◆ Exercise brief ◆
Only the lines from the beginning of the entries through the one with "left knee: (326, 402)" should be written out, please, exactly and without any pictures.

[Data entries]
══════════════════════════════

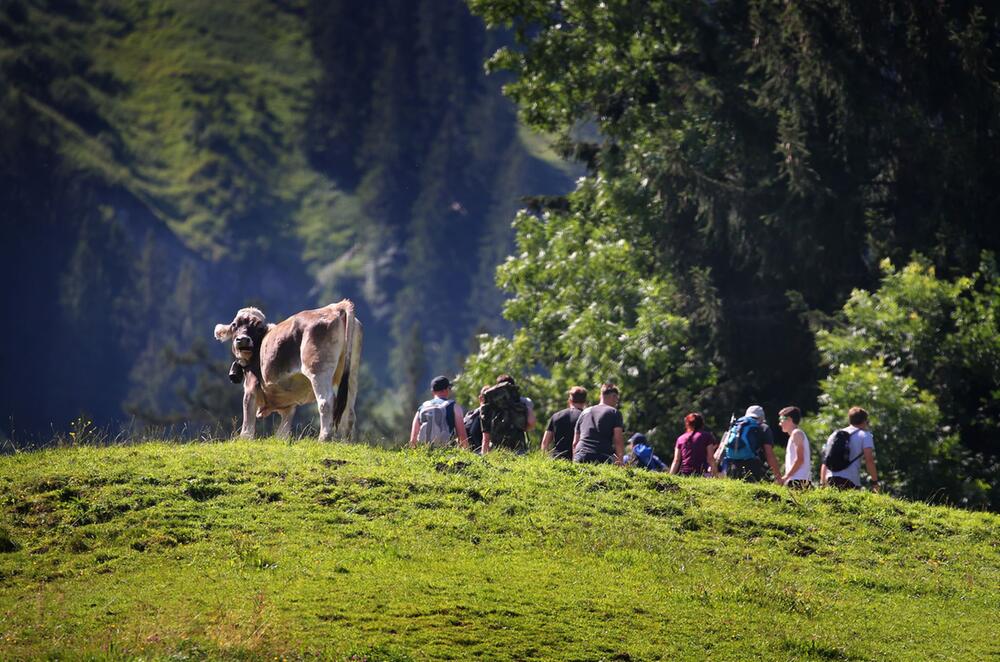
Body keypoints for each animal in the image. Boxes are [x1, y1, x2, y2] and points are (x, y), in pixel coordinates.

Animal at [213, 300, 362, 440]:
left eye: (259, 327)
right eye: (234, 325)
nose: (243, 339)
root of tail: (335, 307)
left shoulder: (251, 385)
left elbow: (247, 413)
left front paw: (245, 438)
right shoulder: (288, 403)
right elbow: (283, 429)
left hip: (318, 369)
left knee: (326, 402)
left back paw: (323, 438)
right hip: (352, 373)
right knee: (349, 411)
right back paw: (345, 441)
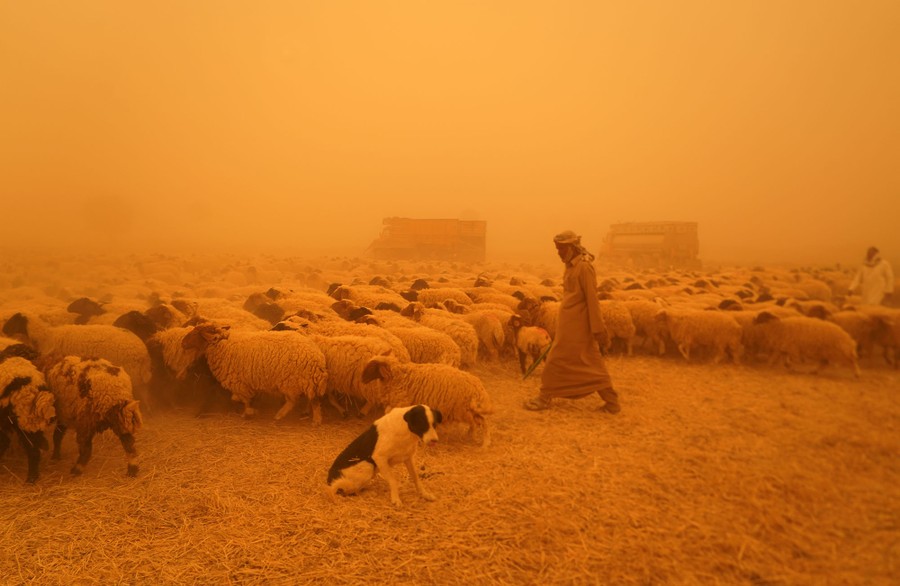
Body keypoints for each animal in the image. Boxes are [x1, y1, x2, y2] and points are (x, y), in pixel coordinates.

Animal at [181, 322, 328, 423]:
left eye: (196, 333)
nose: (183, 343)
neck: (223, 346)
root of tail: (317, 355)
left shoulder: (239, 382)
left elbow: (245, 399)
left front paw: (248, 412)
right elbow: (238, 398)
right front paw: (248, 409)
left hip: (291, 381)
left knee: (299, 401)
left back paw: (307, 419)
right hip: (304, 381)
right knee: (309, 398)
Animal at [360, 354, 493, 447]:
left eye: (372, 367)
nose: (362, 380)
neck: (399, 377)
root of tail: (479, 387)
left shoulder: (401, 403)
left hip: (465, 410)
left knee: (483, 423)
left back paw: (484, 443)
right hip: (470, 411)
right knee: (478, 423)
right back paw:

══════════════════════════════

◆ Answer area ◆
Body keypoints for each animal in the image. Boxes are [x1, y1, x2, y2] and points are (x, y), in pixel coordinates.

Animal at [213, 300, 362, 440]:
left eye: (259, 327)
right eye: (234, 325)
nose: (243, 339)
root of tail: (335, 307)
left shoulder: (251, 385)
left elbow: (247, 413)
left front paw: (245, 438)
right shoulder: (288, 403)
right elbow: (283, 429)
left hip: (318, 369)
left knee: (326, 402)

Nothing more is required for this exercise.